I have been reading about acceptance and loss, talking about it with people who have been through it, and talking to a counselor. All of that helps, but there is no cure for this sorrow. No one says that though. Often I hear that time will heal. How much time, no one can say which is frustrating. How does time heal the part of my heart and my soul that is forever fragmented? How do I heal? How in the world do I accept that Erik is gone?
I wish I had an easy answer to that question. But there is no easy answer. Every morning I get up and think about how I am going to get through day. Every night I cry because I miss him.
The truth right now is I don’t want to accept it. I don’t want to accept that I will never see him start his own auto repair business, or do 360’s on his BMX bike, or meet the love of his life, or get married. I don’t want to accept that he never knew the joy of having children or that I will never be a grandmother. I don’t want to accept that his brother has lost his only sibling. I don’t want to accept that twenty years with Erik is all that we get. It’s not fair. It’s not right. Grieving the death of your child upsets the natural order of life. It’s not supposed to be this way. It sucks! I hate feeling like this!
And there it is… a paradox. I cannot accept he is gone because I don’t want to accept he is gone. I cannot accept he is gone because I am doing everything to keep him alive in my mind.
If I look back to that first week six months ago, I want to say that I am better now than I was then. But honestly, better is not really the right word. I am different than I was then. I am a different person. That one moment in time changed me forever, physically, mentally, and emotionally.

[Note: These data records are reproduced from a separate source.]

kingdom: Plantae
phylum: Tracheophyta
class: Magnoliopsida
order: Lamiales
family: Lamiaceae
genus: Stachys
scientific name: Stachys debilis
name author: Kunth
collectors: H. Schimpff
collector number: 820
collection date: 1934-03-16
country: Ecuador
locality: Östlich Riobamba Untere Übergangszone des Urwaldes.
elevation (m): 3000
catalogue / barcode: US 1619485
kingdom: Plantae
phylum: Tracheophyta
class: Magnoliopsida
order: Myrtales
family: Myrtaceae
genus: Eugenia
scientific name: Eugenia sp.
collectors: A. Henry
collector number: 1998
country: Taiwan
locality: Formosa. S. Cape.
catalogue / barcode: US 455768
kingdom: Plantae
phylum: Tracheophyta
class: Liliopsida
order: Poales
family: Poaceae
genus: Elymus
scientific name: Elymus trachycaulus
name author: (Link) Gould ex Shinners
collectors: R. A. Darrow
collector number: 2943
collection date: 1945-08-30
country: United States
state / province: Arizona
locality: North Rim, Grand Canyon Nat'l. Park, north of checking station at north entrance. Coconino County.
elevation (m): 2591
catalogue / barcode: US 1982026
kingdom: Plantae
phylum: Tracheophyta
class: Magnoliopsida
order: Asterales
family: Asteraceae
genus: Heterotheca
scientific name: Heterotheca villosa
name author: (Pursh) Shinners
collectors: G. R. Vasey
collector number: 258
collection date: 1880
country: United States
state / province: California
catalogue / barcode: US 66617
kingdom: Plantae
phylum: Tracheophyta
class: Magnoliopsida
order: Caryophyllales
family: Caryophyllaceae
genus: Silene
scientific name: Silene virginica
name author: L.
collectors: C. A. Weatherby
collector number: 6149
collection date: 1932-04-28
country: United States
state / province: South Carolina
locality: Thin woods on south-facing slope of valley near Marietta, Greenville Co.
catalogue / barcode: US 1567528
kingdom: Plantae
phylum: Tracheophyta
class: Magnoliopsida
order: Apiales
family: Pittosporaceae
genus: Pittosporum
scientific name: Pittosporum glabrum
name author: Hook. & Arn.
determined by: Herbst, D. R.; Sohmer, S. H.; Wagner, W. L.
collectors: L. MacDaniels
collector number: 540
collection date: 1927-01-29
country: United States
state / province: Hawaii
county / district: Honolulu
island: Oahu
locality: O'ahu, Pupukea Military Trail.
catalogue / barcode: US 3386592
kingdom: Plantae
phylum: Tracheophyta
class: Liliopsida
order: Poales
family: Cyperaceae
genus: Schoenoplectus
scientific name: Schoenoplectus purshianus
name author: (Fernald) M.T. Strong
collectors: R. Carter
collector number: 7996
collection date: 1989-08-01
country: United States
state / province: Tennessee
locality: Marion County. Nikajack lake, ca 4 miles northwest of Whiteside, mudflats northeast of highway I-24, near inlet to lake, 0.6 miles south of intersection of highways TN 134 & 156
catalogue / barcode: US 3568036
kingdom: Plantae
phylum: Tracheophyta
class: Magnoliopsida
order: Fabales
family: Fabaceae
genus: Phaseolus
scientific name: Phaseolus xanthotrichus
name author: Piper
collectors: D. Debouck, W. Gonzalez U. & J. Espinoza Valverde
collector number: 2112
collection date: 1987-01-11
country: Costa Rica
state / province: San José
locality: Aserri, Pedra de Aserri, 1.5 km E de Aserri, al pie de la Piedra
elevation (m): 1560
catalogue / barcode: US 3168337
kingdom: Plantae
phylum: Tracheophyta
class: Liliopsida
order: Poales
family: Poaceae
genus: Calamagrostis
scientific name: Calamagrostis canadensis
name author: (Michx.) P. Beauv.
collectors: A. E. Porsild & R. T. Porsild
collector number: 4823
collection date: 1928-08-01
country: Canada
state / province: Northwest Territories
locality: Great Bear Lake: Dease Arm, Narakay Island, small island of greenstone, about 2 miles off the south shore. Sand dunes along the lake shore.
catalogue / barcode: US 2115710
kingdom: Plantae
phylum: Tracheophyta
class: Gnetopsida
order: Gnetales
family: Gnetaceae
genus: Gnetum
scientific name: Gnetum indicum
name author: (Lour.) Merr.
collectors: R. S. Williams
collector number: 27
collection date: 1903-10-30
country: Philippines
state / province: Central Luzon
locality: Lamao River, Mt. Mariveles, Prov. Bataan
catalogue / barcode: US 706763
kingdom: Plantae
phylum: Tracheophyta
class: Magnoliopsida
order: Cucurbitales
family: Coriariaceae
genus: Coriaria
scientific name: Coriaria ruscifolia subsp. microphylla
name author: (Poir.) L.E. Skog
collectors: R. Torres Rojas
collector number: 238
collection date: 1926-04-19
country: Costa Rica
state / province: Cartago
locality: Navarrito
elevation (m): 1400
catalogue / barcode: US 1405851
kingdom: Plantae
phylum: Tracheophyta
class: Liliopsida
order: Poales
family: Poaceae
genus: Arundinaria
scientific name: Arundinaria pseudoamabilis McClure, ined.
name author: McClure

I struggle every day to wake up from this nightmare. I want to accept Erik is gone so that I can move forward past all of this sorrow that weighs down my heart. Yet, I don’t want to accept this horrible truth because then, no matter how insane this sounds, all hope is gone that he just might walk in the front door again as if he had simply been away on a long trip and forgot to send a postcard home to let me know where he was.
This is an excruciatingly painful existence between fact and fiction, acceptance and denial.
This is the conflicted world I live in.